Can Lake Orion's venerable Kmart survive the chopping block yet again?

That is the question people are asking in wake of Sears Holding Corp.'s announcement last week that it would close up to 120 more Sears and Kmart stores across the country.

A Dec. 27 partial list of stores to be closed, found on the company's website, identified 79 locations to be shuttered. There may be additional closures but, so far,the list does not include the Lake Orion store.

Due to falling sales, Kmart closed 200 stores in 1995 and 300 more in 2002 as part of its Chapter 11 bankruptcy. Sears Holding Corp. was formed in 2005 when discounter Kmart acquired the Sears department store chain.

This year, Kmart suffered a 4.4 percent drop in same store sales this holiday season compared to 2010, with sales at Sears stores in the United States down by six percent.

Across the country, retail sales were up this holiday season. Michigan retail sales, in fact, outpaced the nation – actually exceeding an expected six percent increase in sales, according to Michigan Retailers Association.

Management at the Lake Orion Kmart on Lapeer Road declined to discuss holiday sales results or the possible closure of the store, referring all inquiries to Sears Holding Corporation.

A recorded message from the company in Illinois said it was not accepting any media inquiries on the subject of the store closures.

Many people who shopped at Kmart in the past now frequent the retailers on Brown Road.

"We don't shop at Kmart, especially since the stores opened in Auburn Hills," said long-time resident Jake Singer, referring to Target, Meijer and other retail establishments. "We live in the Baldwin Corridor and it's just more convenient to shop there than Kmart."

Alaina Campbell, executive director of the Orion Area Chamber of Commerce, said she will be very sad if the Kmart closes, especially for the people who may lose their jobs.

"It's amazing Kmart has stayed open for as long as it has, given the fact they haven't put any money into updating the building," she added.

Singer, who works in finance, said a store that size just cannot survive with so few customers. "I've wondered for years how it has managed to stay open."

Local retail consultant Ed Nakfoor, however, said one cannot look at just foot traffic when evaluating a store's performance.

"What it really all comes down to is a store's profitability," he said. Nakfoor did say it will not get any easier for the remaining Sears or Kmart outlets in the current retail environment.

The local Kmart doe appear to have its share of loyal customers. This includes Peggy Boggs, who has lived near the village for 25 years. She said it does not matter that the store's look is not as contemporary as others, such as Target.

"It's all about convenience and the Kmart is right there," she said. "I go there first rather than driving down to Brown Road. They have everything I need.

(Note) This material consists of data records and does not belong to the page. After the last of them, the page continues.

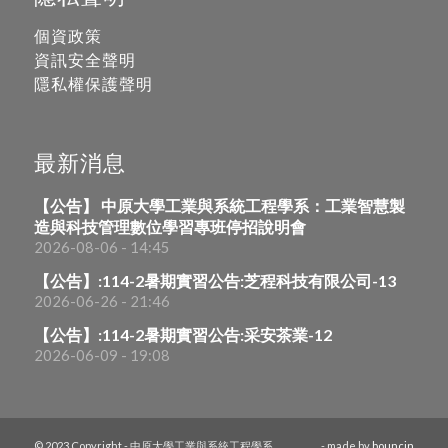
個資政策
資訊安全聲明
隱私權保護聲明
最新消息
【公告】 中原大學工業與系統工程學系：工業智慧製
造與科技管理數位學習專班停招說明會
2026-08-06 - 14:45
【公告】:114-2暑期實習公告:芝程科技有限公司-13
2026-06-26 - 21:46
【公告】:114-2暑期實習公告:采安茶業-12
2026-06-09 - 19:08
© 2023 Copyright - 中原大學工業與系統工程學系
- made by
bouncin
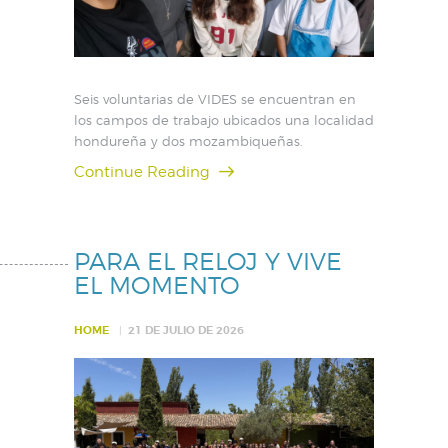
Seis voluntarias de VIDES se encuentran en
los campos de trabajo ubicados una localidad
hondureña y dos mozambiqueñas.
Continue Reading
PARA EL RELOJ Y VIVE
EL MOMENTO
HOME
21 DE JULIO DE 2026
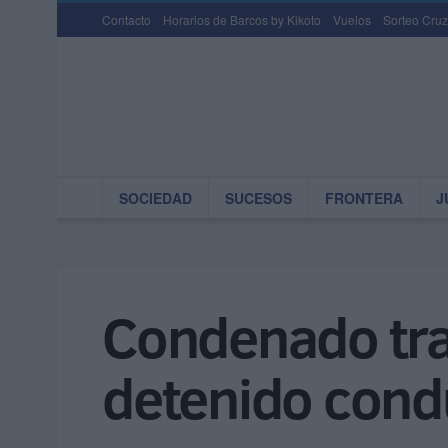
Contacto
Horarios de Barcos by Kikoto
Vuelos
Sorteo Cruz
SOCIEDAD
SUCESOS
FRONTERA
J
Condenado tras
detenido cond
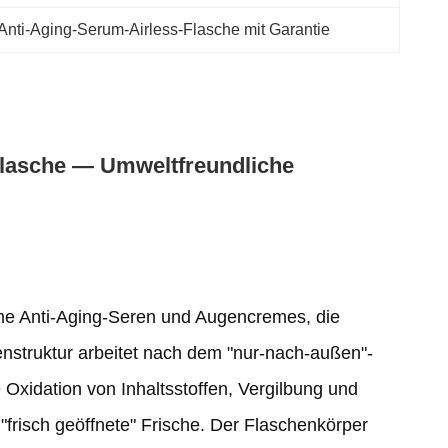
Anti-Aging-Serum-Airless-Flasche mit Garantie
-Flasche — Umweltfreundliche
ame Anti-Aging-Seren und Augencremes, die
benstruktur arbeitet nach dem "nur-nach-außen"-
 Oxidation von Inhaltsstoffen, Vergilbung und
frisch geöffnete" Frische. Der Flaschenkörper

"I love the housewares, electronics and gardening departments."

Campbell said there also is a lot less traffic congestion near the Kmart, making it more "navigable" for people, especially elderly shoppers.

"Kmart is close by for many seniors, they know where everything is at and can manage the parking lot to get what they need."

As of press time, additional store closing have not been announced.